Dommages à l’ADN chez les poissons et protection potentielle
L’étude a également examiné les dommages génétiques chez les poissons. Le chloramphénicol a augmenté de manière significative les dommages à l’ADN, mesurés par des modifications des cellules sanguines telles que les micronoyaux et d’autres anomalies. Cependant, quand Salvinia auriculata était présent, ces dommages ont diminué et se sont approchés des niveaux observés dans les groupes témoins. Pour l’enrofloxacine, la plante n’a pas réduit de manière significative les effets génétiques.
« L’interprétation que nous proposons est que, dans le cas du chloramphénicol, la plante peut générer moins de sous-produits génotoxiques ou libérer des composés antioxydants dans la rhizosphère, réduisant ainsi le stress oxydatif des poissons. En revanche, l’enrofloxacine est chimiquement plus stable et peut produire des métabolites persistants et potentiellement toxiques dont l’action n’est pas neutralisée par le macrophyte », commente le chercheur.
Promesse et limites des solutions basées sur la nature
Evangelista souligne que Salvinia auriculata n’est pas une solution simple à la pollution par les antibiotiques. Bien que cela montre du potentiel, il existe des limites importantes. L’une des préoccupations est de savoir comment gérer la plante une fois qu’elle a absorbé les contaminants. Si la biomasse n’est pas correctement éliminée et traitée, elle pourrait rejeter des antibiotiques dans l’environnement.

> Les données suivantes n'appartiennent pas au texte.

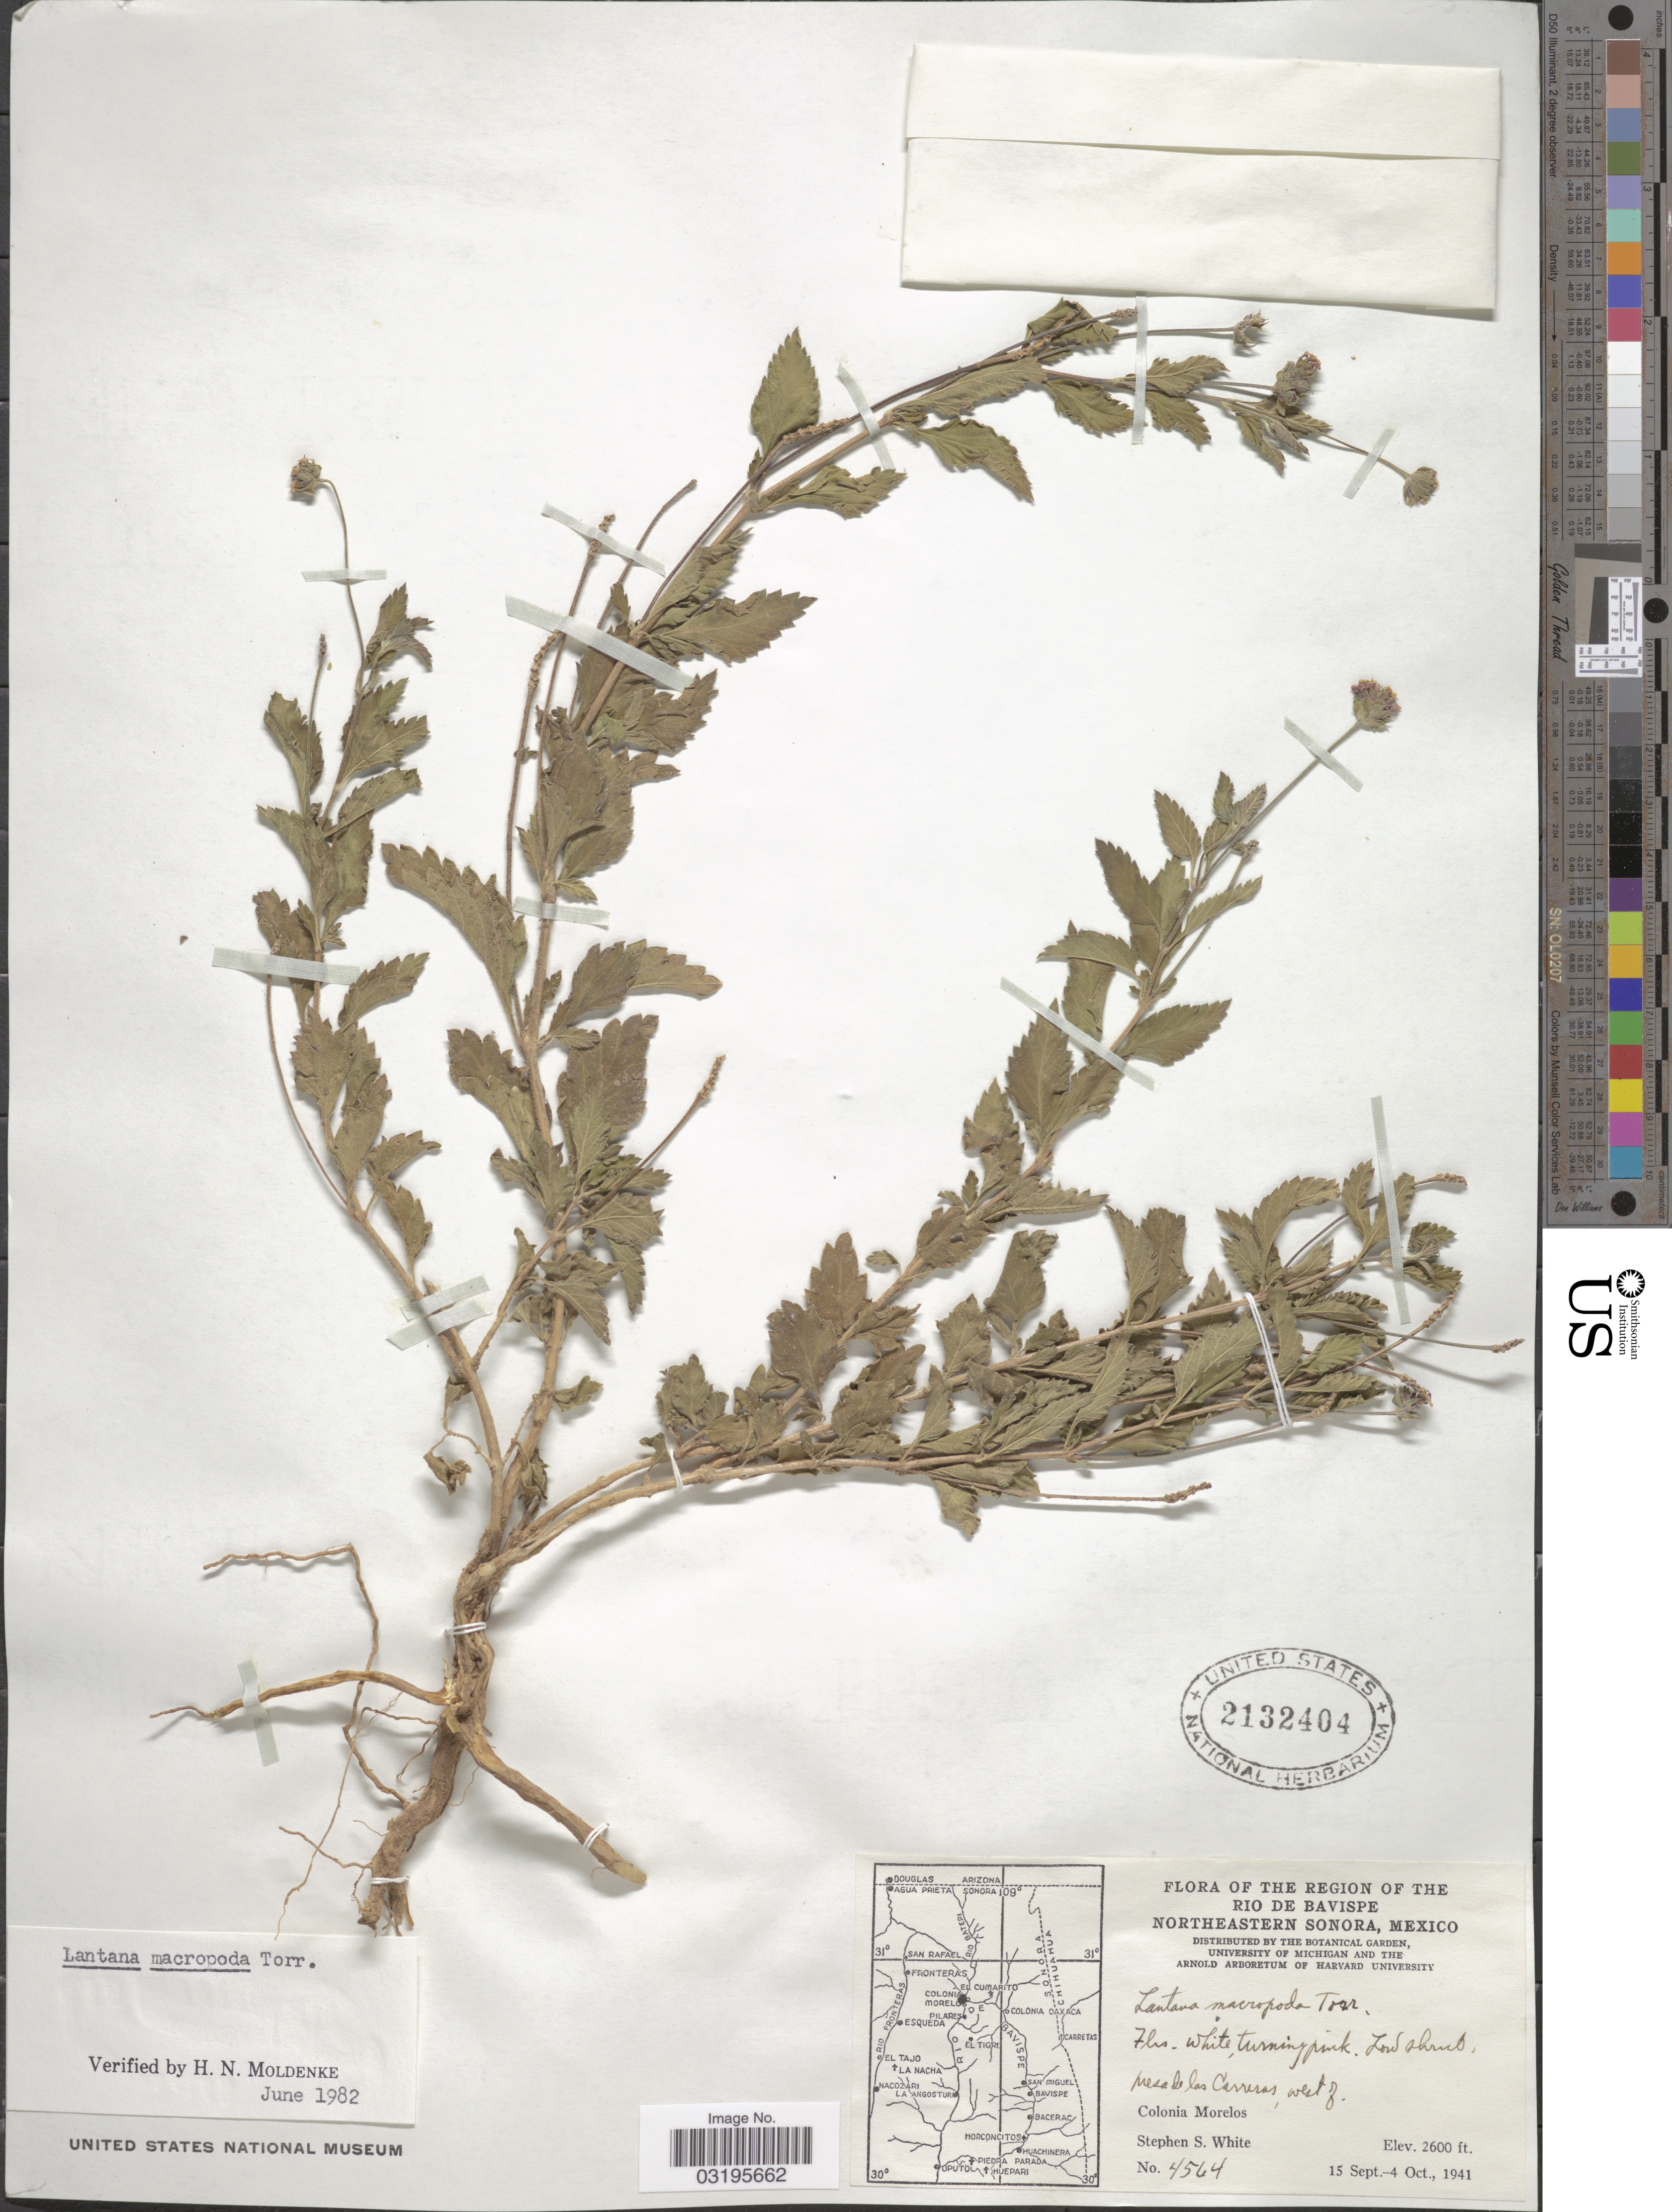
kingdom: Plantae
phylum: Tracheophyta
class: Magnoliopsida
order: Lamiales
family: Verbenaceae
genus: Lantana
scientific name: Lantana macropoda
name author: Torr.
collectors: S. S. White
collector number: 4564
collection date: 1941-09-15/1941-10-04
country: Mexico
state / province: Sonora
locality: The region of the Rio de Bavispe. Northeastern Sonora. Mesa de las Carreras, west of Colonia Morelos.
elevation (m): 792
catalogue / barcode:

Néanmoins, les plantes aquatiques peuvent offrir une option peu coûteuse et fondée sur la nature pour réduire la pollution, en particulier dans les endroits où les méthodes de traitement avancées comme l’ozonation ou d’autres processus d’oxydation sont trop coûteuses.
« L’étude montre que le problème est réel, mesurable et complexe. Et toute stratégie pour y remédier doit prendre en compte non seulement l’élimination du contaminant, mais également ses effets biologiques et écologiques », conclut le chercheur.
Préoccupations croissantes en matière d’environnement et de santé publique
« La détection de résidus d’antibiotiques dans l’eau, les sédiments et les poissons de la rivière Piracicaba montre à quel point les activités humaines peuvent être nocives. La résistance des micro-organismes aux antibiotiques peut conduire à l’émergence de superbactéries dans l’environnement. La recherche a donné des résultats positifs avec des solutions environnementales à faible coût et a permis une meilleure compréhension du fonctionnement intégré des écosystèmes aquatiques et l’utilisation de techniques naturelles efficaces pour atténuer l’impact », ajoute Valdemar Luiz Tornisielo, superviseur des recherches d’Evangelista et co-auteur de l’article.
Les molécules radiomarquées utilisées dans l’étude ont été fournies par l’Agence internationale de l’énergie atomique (AIEA).